§ Recorded data
────────────────────────────────────────

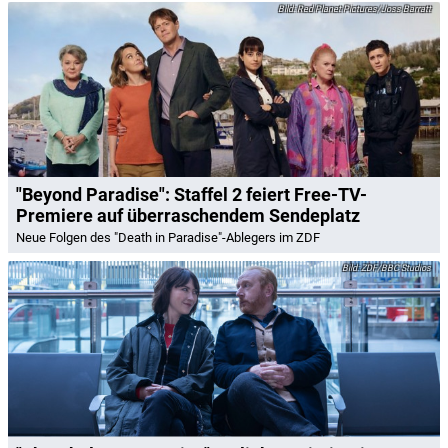
Red Planet Pictures/Joss Barratt
"Beyond Paradise": Staffel 2 feiert Free-TV-
Premiere auf überraschendem Sendeplatz
Neue Folgen des "Death in Paradise"-Ablegers im ZDF
ZDF/BBC Studios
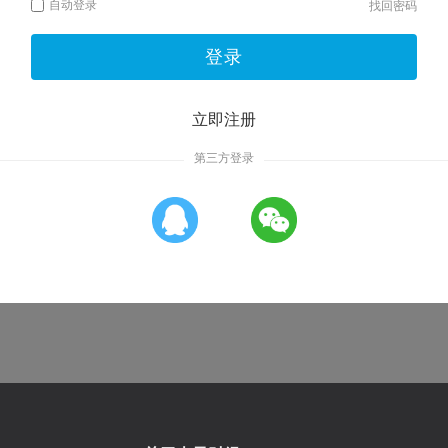
自动登录
找回密码
登录
立即注册
第三方登录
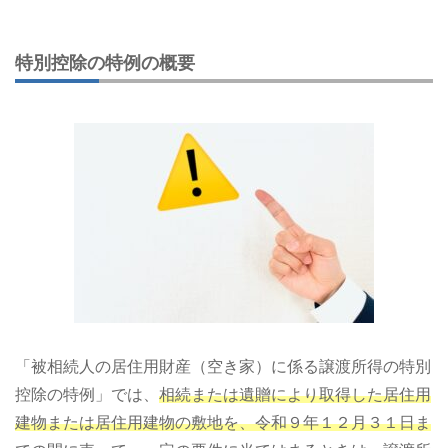
特別控除の特例の概要
「被相続人の居住用財産（空き家）に係る譲渡所得の特別
控除の特例」では、
相続または遺贈により取得した居住用
建物または居住用建物の敷地を、令和９年１２月３１日ま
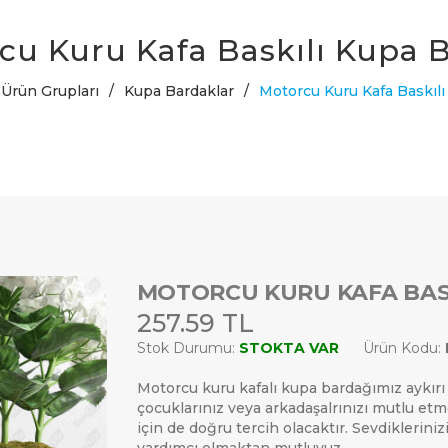
cu Kuru Kafa Baskılı Kupa 
Ürün Grupları
/
Kupa Bardaklar
/
Motorcu Kuru Kafa Baskıl
MOTORCU KURU KAFA BAS
257.59 TL
Stok Durumu:
STOKTA VAR
Ürün Kodu:
Motorcu kuru kafalı kupa bardağımız aykırı ta
çocuklarınız veya arkadaşalrınızı mutlu etm
için de doğru tercih olacaktır. Sevdiklerini
yardımcı olmaktan mutluyuz.
ARAMAK İÇIN ENTER'E BASIN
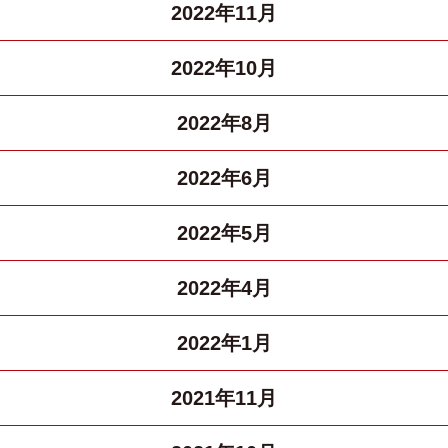
2022年11月
2022年10月
2022年8月
2022年6月
2022年5月
2022年4月
2022年1月
2021年11月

────────────────────────────────────────

§ Task prompt
Retype every line of text from the recorded data above exactly as it appears, in the same order. Leave out the picture markers.

§ Worked solution
Red Planet Pictures/Joss Barratt
"Beyond Paradise": Staffel 2 feiert Free-TV-
Premiere auf überraschendem Sendeplatz
Neue Folgen des "Death in Paradise"-Ablegers im ZDF
ZDF/BBC Studios
自动登录
找回密码
登录
立即注册
第三方登录
特別控除の特例の概要
「被相続人の居住用財産（空き家）に係る譲渡所得の特別
控除の特例」では、
相続または遺贈により取得した居住用
建物または居住用建物の敷地を、令和９年１２月３１日ま
cu Kuru Kafa Baskılı Kupa 
Ürün Grupları
/
Kupa Bardaklar
/
Motorcu Kuru Kafa Baskıl
MOTORCU KURU KAFA BAS
257.59 TL
Stok Durumu:
STOKTA VAR
Ürün Kodu:
Motorcu kuru kafalı kupa bardağımız aykırı ta
çocuklarınız veya arkadaşalrınızı mutlu etm
için de doğru tercih olacaktır. Sevdiklerini
yardımcı olmaktan mutluyuz.
ARAMAK İÇIN ENTER'E BASIN
2022年11月
2022年10月
2022年8月
2022年6月
2022年5月
2022年4月
2022年1月
2021年11月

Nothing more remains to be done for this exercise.